◆ **TO-DO ITEM**
How many lines in the entries below include the word "procedures"? Respond with the number only.

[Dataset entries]

----------------------------------------

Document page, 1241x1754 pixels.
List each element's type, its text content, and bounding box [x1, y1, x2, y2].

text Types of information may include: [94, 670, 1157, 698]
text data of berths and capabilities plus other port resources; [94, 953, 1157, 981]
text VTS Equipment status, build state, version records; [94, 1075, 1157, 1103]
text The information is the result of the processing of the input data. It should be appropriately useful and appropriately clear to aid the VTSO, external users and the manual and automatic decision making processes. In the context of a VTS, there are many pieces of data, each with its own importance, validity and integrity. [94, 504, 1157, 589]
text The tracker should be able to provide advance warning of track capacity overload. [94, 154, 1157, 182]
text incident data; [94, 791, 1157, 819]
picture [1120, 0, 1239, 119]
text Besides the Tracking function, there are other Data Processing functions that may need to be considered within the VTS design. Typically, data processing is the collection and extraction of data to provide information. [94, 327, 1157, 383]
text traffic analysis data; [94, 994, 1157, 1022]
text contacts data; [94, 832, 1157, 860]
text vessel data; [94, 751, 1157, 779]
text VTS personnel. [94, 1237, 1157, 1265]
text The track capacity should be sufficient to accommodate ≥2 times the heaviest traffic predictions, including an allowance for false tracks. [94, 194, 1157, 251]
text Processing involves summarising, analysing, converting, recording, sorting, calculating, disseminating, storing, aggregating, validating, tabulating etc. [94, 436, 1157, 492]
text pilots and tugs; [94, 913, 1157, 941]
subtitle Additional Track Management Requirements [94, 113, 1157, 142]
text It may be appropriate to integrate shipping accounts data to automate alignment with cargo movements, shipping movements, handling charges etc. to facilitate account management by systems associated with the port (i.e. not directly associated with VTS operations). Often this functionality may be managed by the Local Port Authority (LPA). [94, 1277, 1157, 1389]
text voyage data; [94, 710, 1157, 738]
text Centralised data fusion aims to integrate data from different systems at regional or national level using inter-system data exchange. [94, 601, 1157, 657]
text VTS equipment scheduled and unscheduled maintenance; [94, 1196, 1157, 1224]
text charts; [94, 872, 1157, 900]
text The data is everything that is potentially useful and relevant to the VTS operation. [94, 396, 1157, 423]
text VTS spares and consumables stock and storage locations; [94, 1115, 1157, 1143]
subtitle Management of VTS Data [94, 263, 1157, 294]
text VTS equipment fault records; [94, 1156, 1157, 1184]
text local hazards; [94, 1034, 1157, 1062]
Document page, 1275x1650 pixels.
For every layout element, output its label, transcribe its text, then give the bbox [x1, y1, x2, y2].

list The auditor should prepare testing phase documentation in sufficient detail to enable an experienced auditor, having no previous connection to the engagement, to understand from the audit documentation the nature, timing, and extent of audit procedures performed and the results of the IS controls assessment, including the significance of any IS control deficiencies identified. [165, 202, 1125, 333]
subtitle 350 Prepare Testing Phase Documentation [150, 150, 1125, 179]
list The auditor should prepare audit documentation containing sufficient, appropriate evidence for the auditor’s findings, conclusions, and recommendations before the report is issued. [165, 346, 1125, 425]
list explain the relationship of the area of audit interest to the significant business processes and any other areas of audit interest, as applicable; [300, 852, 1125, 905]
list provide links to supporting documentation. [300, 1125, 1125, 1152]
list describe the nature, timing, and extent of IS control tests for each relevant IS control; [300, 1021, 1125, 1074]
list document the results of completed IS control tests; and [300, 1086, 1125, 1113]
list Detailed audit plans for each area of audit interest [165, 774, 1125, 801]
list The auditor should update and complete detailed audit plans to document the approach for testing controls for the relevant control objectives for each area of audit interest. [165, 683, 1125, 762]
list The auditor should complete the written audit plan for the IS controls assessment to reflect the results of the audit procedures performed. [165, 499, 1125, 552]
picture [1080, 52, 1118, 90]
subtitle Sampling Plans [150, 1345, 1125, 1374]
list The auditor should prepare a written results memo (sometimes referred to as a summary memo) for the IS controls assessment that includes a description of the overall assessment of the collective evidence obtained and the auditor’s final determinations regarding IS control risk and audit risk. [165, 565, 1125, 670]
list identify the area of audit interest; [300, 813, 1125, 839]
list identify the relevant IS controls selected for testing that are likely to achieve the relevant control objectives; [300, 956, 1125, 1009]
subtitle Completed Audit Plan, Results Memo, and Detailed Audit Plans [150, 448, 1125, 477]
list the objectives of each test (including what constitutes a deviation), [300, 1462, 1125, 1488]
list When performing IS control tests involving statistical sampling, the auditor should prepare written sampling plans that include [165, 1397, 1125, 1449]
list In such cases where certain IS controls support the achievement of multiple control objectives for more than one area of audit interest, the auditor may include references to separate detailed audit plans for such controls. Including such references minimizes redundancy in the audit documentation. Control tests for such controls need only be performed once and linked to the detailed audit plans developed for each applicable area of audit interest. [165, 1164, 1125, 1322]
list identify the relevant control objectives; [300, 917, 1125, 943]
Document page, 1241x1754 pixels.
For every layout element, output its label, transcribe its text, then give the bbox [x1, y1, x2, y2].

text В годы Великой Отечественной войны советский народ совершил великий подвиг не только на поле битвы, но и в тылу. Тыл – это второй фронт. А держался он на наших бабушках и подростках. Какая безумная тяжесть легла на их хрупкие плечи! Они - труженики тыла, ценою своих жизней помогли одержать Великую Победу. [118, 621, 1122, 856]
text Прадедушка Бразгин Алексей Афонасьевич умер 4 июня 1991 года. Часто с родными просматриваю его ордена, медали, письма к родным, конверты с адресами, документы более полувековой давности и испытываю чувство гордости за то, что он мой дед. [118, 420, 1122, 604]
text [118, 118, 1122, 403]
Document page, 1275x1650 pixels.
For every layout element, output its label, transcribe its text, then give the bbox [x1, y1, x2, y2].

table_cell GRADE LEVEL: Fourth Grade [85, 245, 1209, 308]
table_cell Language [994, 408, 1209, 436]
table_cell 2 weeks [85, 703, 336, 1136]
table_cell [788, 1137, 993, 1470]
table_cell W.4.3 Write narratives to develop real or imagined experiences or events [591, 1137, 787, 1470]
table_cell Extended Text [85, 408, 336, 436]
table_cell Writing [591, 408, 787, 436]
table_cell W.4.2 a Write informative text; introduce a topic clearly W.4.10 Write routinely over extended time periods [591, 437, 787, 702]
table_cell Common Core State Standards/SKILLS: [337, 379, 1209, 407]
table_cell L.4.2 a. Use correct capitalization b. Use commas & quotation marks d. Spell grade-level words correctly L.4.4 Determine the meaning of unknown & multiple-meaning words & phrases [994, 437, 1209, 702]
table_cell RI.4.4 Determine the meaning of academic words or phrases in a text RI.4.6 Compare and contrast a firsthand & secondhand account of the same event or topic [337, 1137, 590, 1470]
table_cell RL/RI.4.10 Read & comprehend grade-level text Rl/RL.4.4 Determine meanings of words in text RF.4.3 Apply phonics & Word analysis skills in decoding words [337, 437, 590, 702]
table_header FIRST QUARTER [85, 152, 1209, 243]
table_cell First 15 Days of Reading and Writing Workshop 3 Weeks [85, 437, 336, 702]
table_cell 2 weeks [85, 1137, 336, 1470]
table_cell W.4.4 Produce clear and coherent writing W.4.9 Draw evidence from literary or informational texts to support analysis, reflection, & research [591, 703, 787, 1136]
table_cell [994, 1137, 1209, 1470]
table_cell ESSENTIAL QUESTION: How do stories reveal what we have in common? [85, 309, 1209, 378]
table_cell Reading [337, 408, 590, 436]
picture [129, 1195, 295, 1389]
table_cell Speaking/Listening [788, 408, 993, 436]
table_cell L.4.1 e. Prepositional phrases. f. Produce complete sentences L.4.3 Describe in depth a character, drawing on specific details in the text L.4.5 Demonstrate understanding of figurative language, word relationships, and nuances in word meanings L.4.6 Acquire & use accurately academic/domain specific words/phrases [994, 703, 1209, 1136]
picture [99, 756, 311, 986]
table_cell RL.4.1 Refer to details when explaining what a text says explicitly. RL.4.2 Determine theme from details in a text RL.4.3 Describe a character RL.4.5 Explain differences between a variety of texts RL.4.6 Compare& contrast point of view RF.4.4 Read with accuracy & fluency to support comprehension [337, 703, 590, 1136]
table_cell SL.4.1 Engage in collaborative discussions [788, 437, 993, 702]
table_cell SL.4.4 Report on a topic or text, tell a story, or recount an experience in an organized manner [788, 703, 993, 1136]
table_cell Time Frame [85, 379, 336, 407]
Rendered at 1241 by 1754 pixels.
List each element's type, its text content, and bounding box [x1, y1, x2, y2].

----------------------------------------

◆ **SOLUTION TO THIS PROBLEM**
2